**TASK REQUIREMENTS**
[a] According to the text on Furman University's rankings, what green rating did The Princeton Review give Furman in its "Guide to 286 Green Colleges"?
[b] Continue the text on Furman University's rankings from its last sentence onward.
═════ SUPPLIED TEXT
Furman University is the highest-ranked institution of higher learning in South Carolina per Forbes[4], and the highest-ranked liberal arts college in South Carolina for rankings such as US News[5]. In spring 2017, it was also ranked #13 most innovative liberal arts college by US News[5]. It is considered to be a "more selective" school[5]. Furman is also featured in The Princeton Review's "Best 378 Colleges" list, where it is named a "Best Southeastern College" and ranked #16 for classroom experience. Over time, Furman has also been mentioned in other specialized lists such as The Daily Beast's 2011 edition of "Most Rigorous Colleges in America", where it was ranked 2nd above Columbia, Harvard and Yale[6].

Furman has also been featured in rankings such as the Washington Monthly Rankings based on its production of valuable research to society and its commitment to national service, where it was ranked 15th in the nation. Its undergraduate research program has been ranked 4th in the US News Best Undergraduate Research Programs along with Stanford, MIT and Michigan. It was also ranked 30th in the nation in the SSRN´s U.S Colleges and Universities Rankings based on the choice to enroll of the highest-achieving students in US[7].

Publications have taken notice of several aspects of the academic experience at Furman, as well as its environmental responsibility. The university's engaged learning academic program, which promotes problem-solving, project-oriented, experience-based education, has been mentioned in The Princeton Review, Peterson's Competitive Colleges, The Fiske Guide to Colleges and The College Board College Handbook. The Princeton Review featured Furman in its "Guide to 286 Green Colleges," where it received a green rating of 98, with 99 being the highest possible score. Additionally, the Sierra Club included Furman in its list of the top 50 eco-friendly universities in America. Furman received a grade of "A-" from the Sustainable Endowments Institute on its College Sustainability Report Card in 2011[8]. Furman takes part in the voluntary self-reporting Sustainability Tracking Assessment Ratings System (STARS), where it was one of 38 institutions to achieve a gold rating[A 16].
══════════
═════ RECORDED DATA
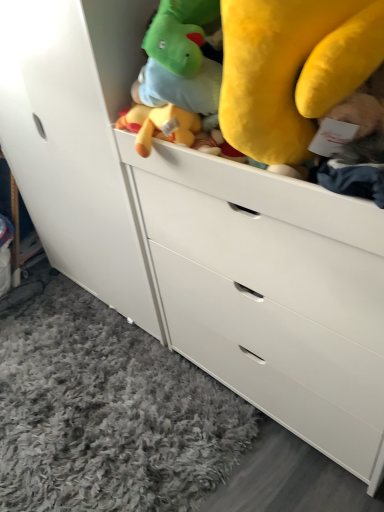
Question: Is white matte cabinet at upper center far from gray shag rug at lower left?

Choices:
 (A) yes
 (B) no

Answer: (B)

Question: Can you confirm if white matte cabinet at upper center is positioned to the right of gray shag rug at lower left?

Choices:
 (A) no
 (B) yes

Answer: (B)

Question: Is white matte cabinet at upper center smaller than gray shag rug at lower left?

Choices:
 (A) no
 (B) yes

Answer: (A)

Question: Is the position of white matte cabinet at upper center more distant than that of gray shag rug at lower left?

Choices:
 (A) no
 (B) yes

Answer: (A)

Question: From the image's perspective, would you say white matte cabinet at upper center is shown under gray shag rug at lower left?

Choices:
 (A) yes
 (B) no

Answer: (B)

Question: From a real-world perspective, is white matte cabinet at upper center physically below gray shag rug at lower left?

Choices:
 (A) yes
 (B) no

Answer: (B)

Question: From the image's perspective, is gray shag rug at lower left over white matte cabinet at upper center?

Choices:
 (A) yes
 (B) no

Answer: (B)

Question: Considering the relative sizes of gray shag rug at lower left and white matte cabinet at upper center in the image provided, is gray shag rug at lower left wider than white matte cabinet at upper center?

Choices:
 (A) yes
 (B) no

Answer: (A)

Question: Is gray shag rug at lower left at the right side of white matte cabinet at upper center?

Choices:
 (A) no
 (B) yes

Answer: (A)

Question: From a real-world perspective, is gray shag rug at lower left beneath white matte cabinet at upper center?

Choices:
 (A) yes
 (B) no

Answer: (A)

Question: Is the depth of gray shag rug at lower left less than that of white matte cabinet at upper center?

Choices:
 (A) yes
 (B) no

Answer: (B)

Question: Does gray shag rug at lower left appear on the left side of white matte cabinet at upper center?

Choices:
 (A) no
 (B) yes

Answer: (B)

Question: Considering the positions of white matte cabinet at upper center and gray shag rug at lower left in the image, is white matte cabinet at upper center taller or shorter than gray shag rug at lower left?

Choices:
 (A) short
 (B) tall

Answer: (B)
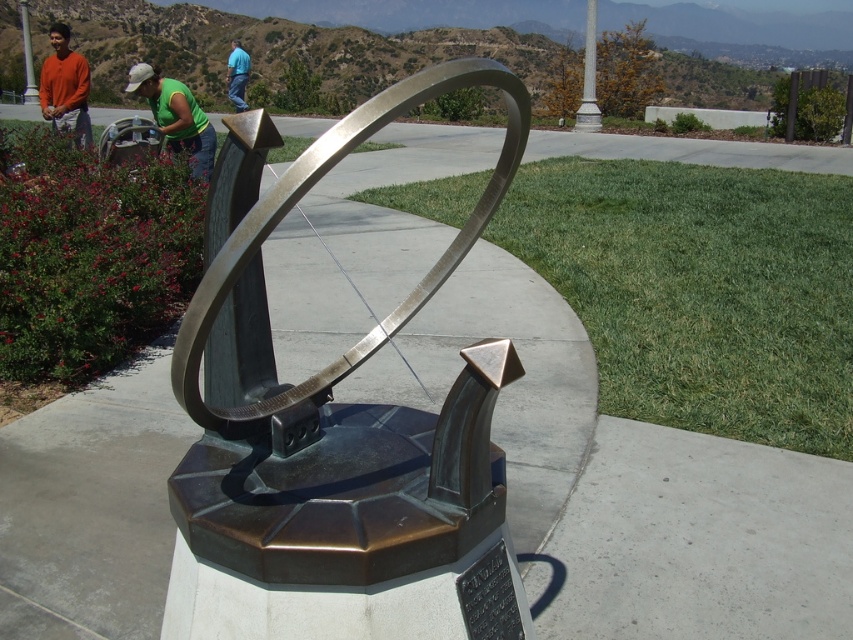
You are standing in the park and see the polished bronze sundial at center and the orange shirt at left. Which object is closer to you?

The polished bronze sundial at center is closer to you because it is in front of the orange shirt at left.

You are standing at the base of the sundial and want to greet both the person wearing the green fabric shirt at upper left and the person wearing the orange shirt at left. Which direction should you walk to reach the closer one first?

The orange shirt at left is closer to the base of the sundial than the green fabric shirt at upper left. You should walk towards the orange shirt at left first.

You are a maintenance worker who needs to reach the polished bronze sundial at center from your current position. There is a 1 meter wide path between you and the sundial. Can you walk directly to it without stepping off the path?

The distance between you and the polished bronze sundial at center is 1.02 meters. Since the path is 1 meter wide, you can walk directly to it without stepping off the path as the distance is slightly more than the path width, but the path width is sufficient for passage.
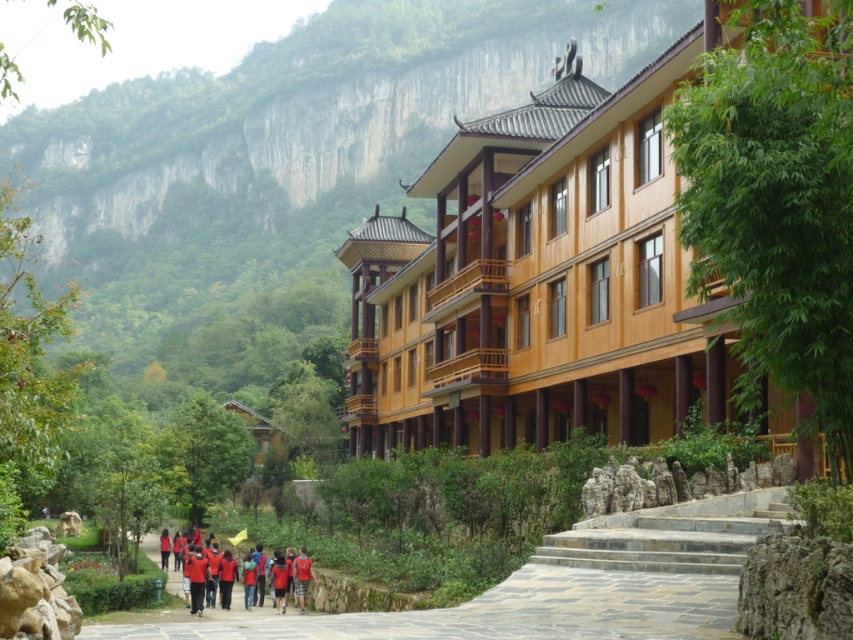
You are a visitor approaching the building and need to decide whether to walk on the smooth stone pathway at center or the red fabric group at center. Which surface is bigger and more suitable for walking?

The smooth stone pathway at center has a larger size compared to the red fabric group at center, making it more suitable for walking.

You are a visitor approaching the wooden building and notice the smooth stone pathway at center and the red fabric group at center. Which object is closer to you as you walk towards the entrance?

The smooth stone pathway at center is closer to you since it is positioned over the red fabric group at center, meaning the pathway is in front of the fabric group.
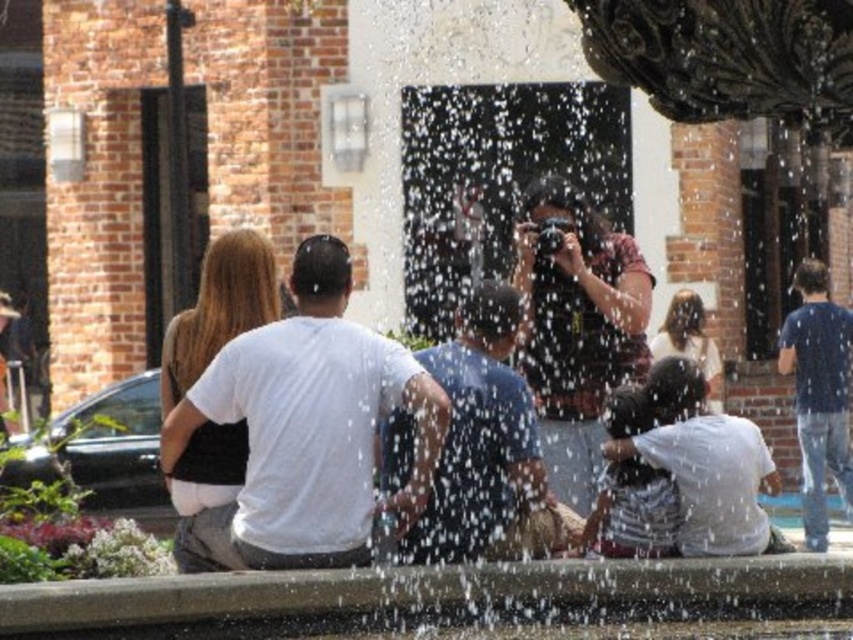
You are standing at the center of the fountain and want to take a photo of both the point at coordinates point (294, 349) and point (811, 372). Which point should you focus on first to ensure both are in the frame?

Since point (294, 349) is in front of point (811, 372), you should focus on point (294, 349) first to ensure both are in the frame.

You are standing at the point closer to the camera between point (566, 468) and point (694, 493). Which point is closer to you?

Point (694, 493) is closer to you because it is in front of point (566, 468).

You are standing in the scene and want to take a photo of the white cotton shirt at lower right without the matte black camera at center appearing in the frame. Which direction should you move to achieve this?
══════════
**EXPECTED RESPONSES**
[a] A green rating of 98, with 99 being the highest possible score.

[b]
Specific aspects of Furman have also received special attention. The landscaping and attractiveness of the campus have been recognized for many years: in 1997, Planning for Higher Education named Furman as a benchmark campus for its landscaping, while Princeton Review ranked Furman fifth in its list of beautiful campuses based on student ratings. More recently, in 2011, Travel+Leisure listed Furman as one of the most beautiful college campuses in the United States[9]. Another specific part of Furman mentioned in rankings is the James B. Duke Library, which scored favorably for several years (based on student assessment of library facilities), being ranked from 7 to 12 (in 2010) by Princeton Review[10].

Campus[edit]

The Furman Hall is centrally located on campus.

Furman University's campus is located at the foothills of the Blue Ridge Mountains in the upstate region of South Carolina. A 40-acre (16.2 ha) lake is a highlight of the 750-acre (304 ha) wooded campus. Paris Mountain State Park overlooks the lake and campus. Most buildings are of Georgian-style architecture. Many academic buildings and student residences stand around the lake, including the Bell Tower, which figures highly in school insignias and is a replica of the tower that once existed on the men's campus in downtown Greenville. Today, the campus is anchored by its newly expanded 128,000-square foot (12,000 m²) James B. Duke Library. Informally known as "The Country Club of the South," Furman was named one of the 362 most beautiful places in America by the American Society of Landscape Architects.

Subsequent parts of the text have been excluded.